Несомненно, Толстой влиял на Хемингуэя. Но это была не только одна власть могучего таланта, которую легко понять и объяснить, а что-то большее: Хемингуэй видел в Толстом пример того настоящего, обладавшего здоровым жизненным инстинктом писателя, для которого органически враждебны фальшь, дешевые сантименты, самодовольство, пустая заносчивость, подмена живой жизни худосочным теоретизированием о ней. Конечно, Толстой был художником, умевшим с необычайной правдивостью писать и о войне, и о переживаниях коня Холстомера, и об охоте, и о том интимном в жизни человека, перед чем обязательно спасует писатель-ханжа, но Хемингуэй немногому научился бы у Толстого, если бы не имел в душе чего-то родственного Толстому и его необыкновенно трезвому взгляду на мир. И еще некоторыми своими чертами писателя и человека Хемингуэй напоминает Чехова. И исключительной простотой и выразительностью художественной детали, и почти суеверным отношением ко всему, что составляет святая святых писателя. Разве можно представить Хемингуэя, как и Чехова, в позе вдохновенного и красноречивого проповедника известных истин? Он знал, что истины хороши сами по себе, но они перестают быть истинами, если ими неосторожно бросаться, как мячиком. А может, как знать, не любил ли Хемингуэй рассуждать о вдохновении? Нет, он просто работал, хотя, конечно, многие блестящие страницы его произведений созданы именно в часы озарения, необыкновенного вдохновения. Чехов мог писать лишь тогда, когда его никто не видел. Невозможно тоже представить, чтобы он, допустим, только что написанное произведение читал так называемым поклонникам его таланта. Хемингуэй, как мы знаем, остерегался читать что-нибудь «заинтересованной публике» и выслушивать отзывы, наподобие таких: «Это гениально, Эрнест. Правда, гениально. Вы просто не знаете, что это такое». Сегодня та же «заинтересованная публика» им говорила бы: «Это колоссально, Антон Павлович! Это железно, Эрнест. Без дураков. Со страшной силой».

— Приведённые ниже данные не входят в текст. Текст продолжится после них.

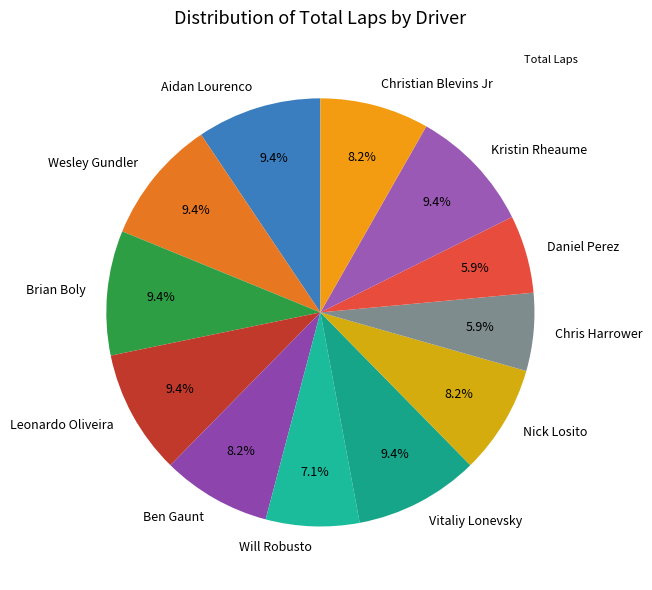

Approximately how many times larger is the value at Wesley Gundler compared to Vitaliy Lonevsky?

1.0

Утром в тот день, когда я читал на стадионе Хемингуэя, у меня было плохое настроение, и казалось, что ничего не существует на свете, кроме меня и этого моего настроения. Теперь же я помню все лишь потому, что читал тогда Хемингуэя: держал на коленях журнал, смотрел на стадион, такой пустынный теперь, а еще позавчера многолюдный — была встреча местных команд, — и думал, как бы описал все это он: поле без травы, посыпанное песком, густо окрашенный щит, на котором выставляли фанерки с названиями команд и очками, баскетбольную площадку за футбольным полем, летний павильончик с цветной пластиковой крышей, северное солнце и северное небо. Я думал, что ему понравилось бы здесь, в этом небольшом городе у моря, у него было бы здесь, конечно же, больше друзей, чем у меня: не потому, что знали бы, кто он, а потому, что он знал людей и умел дружить. Опять брал я в руки журнал и читал, и опять меня пленяла доведенная до самой обыкновенной реальности иллюзия запечатленной мастерским словом жизни. Казалось, на это способен не человек, а маг, сказавший мгновению: «Остановись», и оно остановилось во всей своей неповторимости и красоте.

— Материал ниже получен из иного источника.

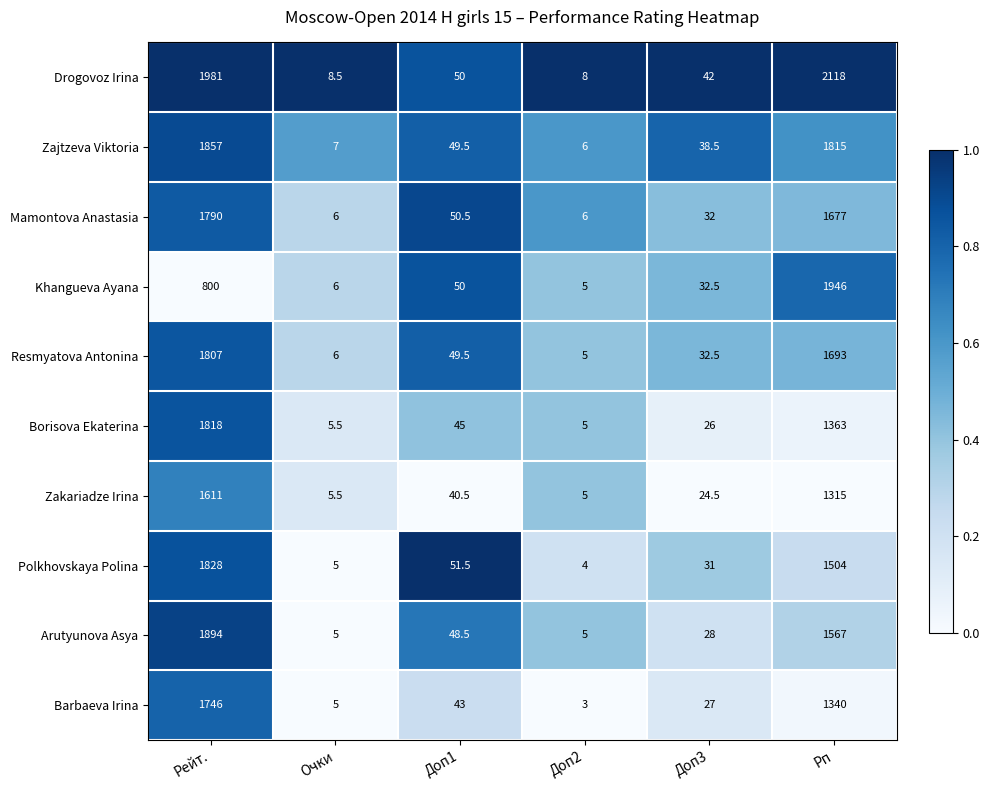

Which series has the largest range (max minus min)?

Drogovoz Irina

В той же своей записной книжке нашел я такие строчки:
«14.07.64 г. Подумал, чем станут для меня эти дни на Севере. То ли просто что-то увижу, запомню, то ли всей душой почувствую, пойму что-то, открою новый край в своей душе?»
Открыл или не открыл я тот новый край, пусть мне будет позволено утаить это. А вот что здесь, на Севере, я лучше понял, по-новому открыл для себя Хемингуэя — это уж точно.